"I can't walk down the quad without someone trying to talk to me about Obama or give me a flier. . . . They want me to drink the Democratic Kool-Aid," said the 19-year-old freshman who probably will vote for former Massachusetts Gov. Mitt Romney.
In any other election, Murphy's claim could be dismissed as a youthful exaggeration or an interesting, but ultimately insignificant, factoid. After all, did the youth vote help catapult Sen. John Kerry into the White House in 2004?
But this year may be different. Hillary Rodham Clinton and especially Barack Obama have captured the imaginations of young voters who recognize their unique chance to put a woman or African American into the White House and are expected to come to the polls today in record numbers.
The youth vote already has played a key role in earlier primaries. In South Carolina, 18- to 29-year-olds accounted for 14% of voters, up from 9% in 2004. And in Iowa, young voter turnout rose 135% from the previous presidential primary.
Obama won both states.
"Two years ago, I never would've thought this was possible. It's absolutely ridiculous to really be a part of history," said Lauren Olson, an 18-year-old Oakwood School senior who volunteers twice a week for the Obama campaign.
Oreo cookies outnumbered Republicans at a GOP debate-watching party last week at UCLA. University organizers bought two packs of the treats, a grand total of 102 cookies, but just 13 people showed up.
Only 225 students voted for a Republican candidate during a mock campus election in which John McCain and Ron Paul tied for first with 66 votes apiece. On the Democratic side, Obama was the overwhelming choice, with 54% of the 1,387 votes.
Brandon Dietz ate some cookies and listened as the candidates discussed immigration. The fourth-year student had considered voting for Rudolph W. Giuliani.

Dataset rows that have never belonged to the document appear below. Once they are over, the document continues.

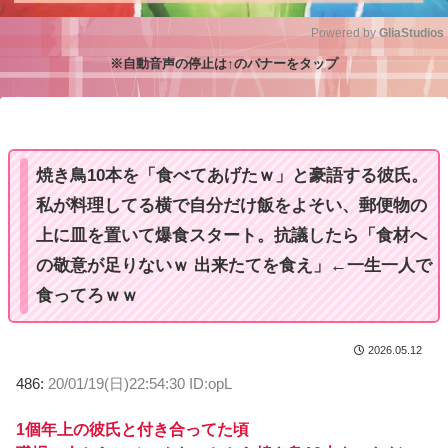
Powered by 
GliaStudios
※自動音声の停止は↑のバナーをタップ
M
u
t
e
焼き鳥10本を「食べてあげたｗ」と豪語する彼氏。
私が料理してる横で自分だけ飯をよそい、郵便物の
上に皿を置いて爆食スタート。抗議したら「食材へ
の敬意が足りないｗ 出来たてを食え」←一生一人で
食ってろｗｗ
2026.05.12
486:
20/01/19(日)22:54:30 ID:opL
1個年上の彼氏と付き合ってた頃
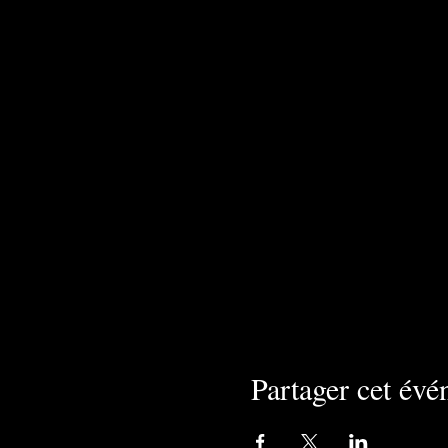
Partager cet év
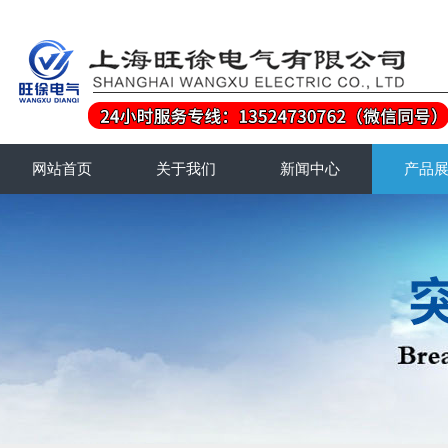
网站首页
关于我们
新闻中心
产品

"Now he's outtie, so it's important I hear both sides," he said.
Dietz acknowledged that he was in the minority.
"No amount of food will get people out for this," he said.
And most students at the party quickly pointed out that they're not that Republican.
"I'm not a Bush fan," said Katya Balan, a third-year global studies major from Danville, Calif. Balan plans to vote for McCain because "the fact that he's criticized the Republican Party means a lot to me. It shows he's not afraid to lead the party back to where it should be," she said.
On other, more politically balanced campuses, Republican students say they sometimes feel isolated amid the Obama frenzy.
"There are times that you feel overwhelmed by all the excitement," said Rachel Ward, a Chapman University senior who volunteered for Gov. Arnold Schwarzenegger's reelection campaign.
And even Ward doesn't have it easy. She is volunteering for Assemblyman Jim Silva (R-Huntington Beach), and when she told a reporter she plans to vote for Romney, her pro-McCain colleagues booed.
"I believe in a limited government . . . and he's a more conservative candidate," Ward said.